Within the past decade, the advent of world-wide electronic communications systems has enhanced the way in which people can send and receive information. In particular, the capabilities of real-time video and audio systems have greatly improved in recent years. In order to provide services such as video-on-demand and videoconferencing to subscribers, an enormous amount of network bandwidth is required. In fact, network bandwidth is often the main inhibitor to the effectiveness of such systems.
In order to overcome the constraints imposed by networks, compression systems have emerged. These systems reduce the amount of video and audio data which must be transmitted by removing redundancy in the picture sequence. At the receiving end, the picture sequence is uncompressed and may be displayed in real-time.

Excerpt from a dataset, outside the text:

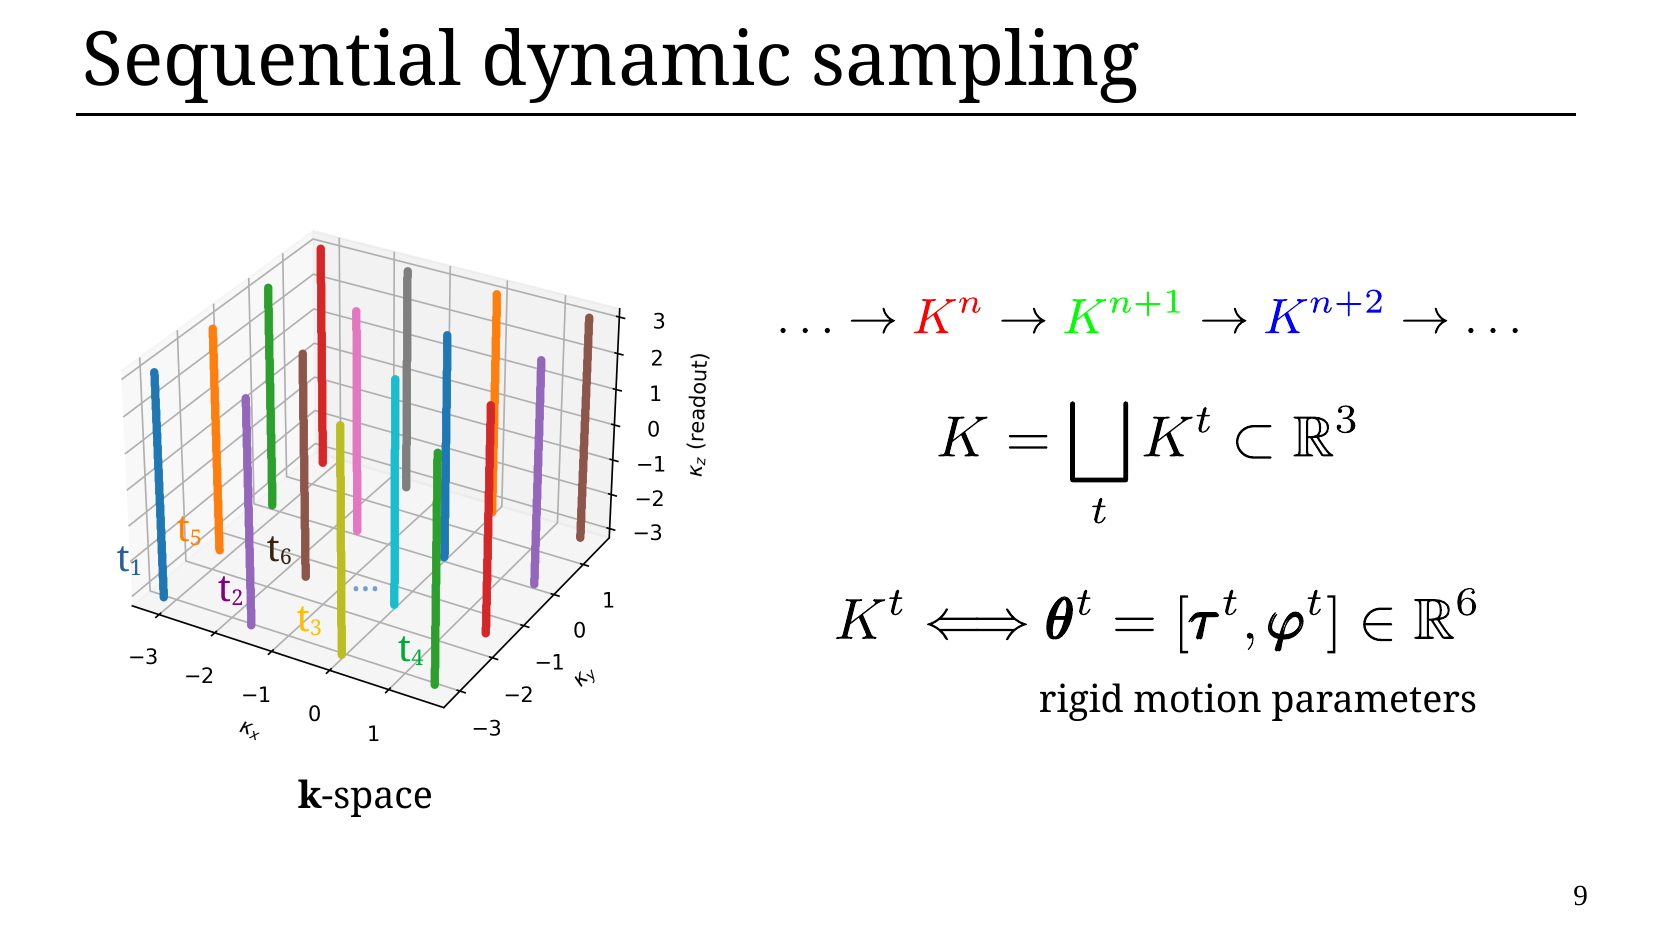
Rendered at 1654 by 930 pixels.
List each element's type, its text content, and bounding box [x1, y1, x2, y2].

One example of an emerging video compression standard is the Moving Picture Experts Group ("MPEG-2") standard. Within the MPEG-2 standard, video compression is defined both within a given picture and between pictures. Video compression within a picture is accomplished by conversion of the digital image from the time domain to the frequency domain by a discrete cosine transform, quantization, and variable length coding, such as Huffman coding. Video compression between pictures is accomplished via a process referred to as motion estimation and compensation, in which a motion vector plus difference data is used to describe the translation of a set of picture elements (pels) from one picture to another.
The ISO MPEG-2 standard specifies only the syntax of bitstream and semantics of the decoding process. The choice of coding parameters and trade-offs in performance versus complexity is left to the encoder developers. Since MPEG-2 encoder development is complex and expensive, an encoder solution that is flexible for different applications and that can expand as the customer's needs evolve, that is, a scalable encoder, is desirable.
One computation intensive aspect of MPEG-2 encoding is motion estimation and compensation. This involves such computation intensive steps as memory fetches and stores, searches, comparisons, matches, and motion vector calculations. A need exists for a fast search for a best-match macroblock in a search window on downsampled full pixel values.
A further need exists for a fast search on non-downsampled reconstructed data around the best match macroblock to find a more precise match to use for motion vector coding.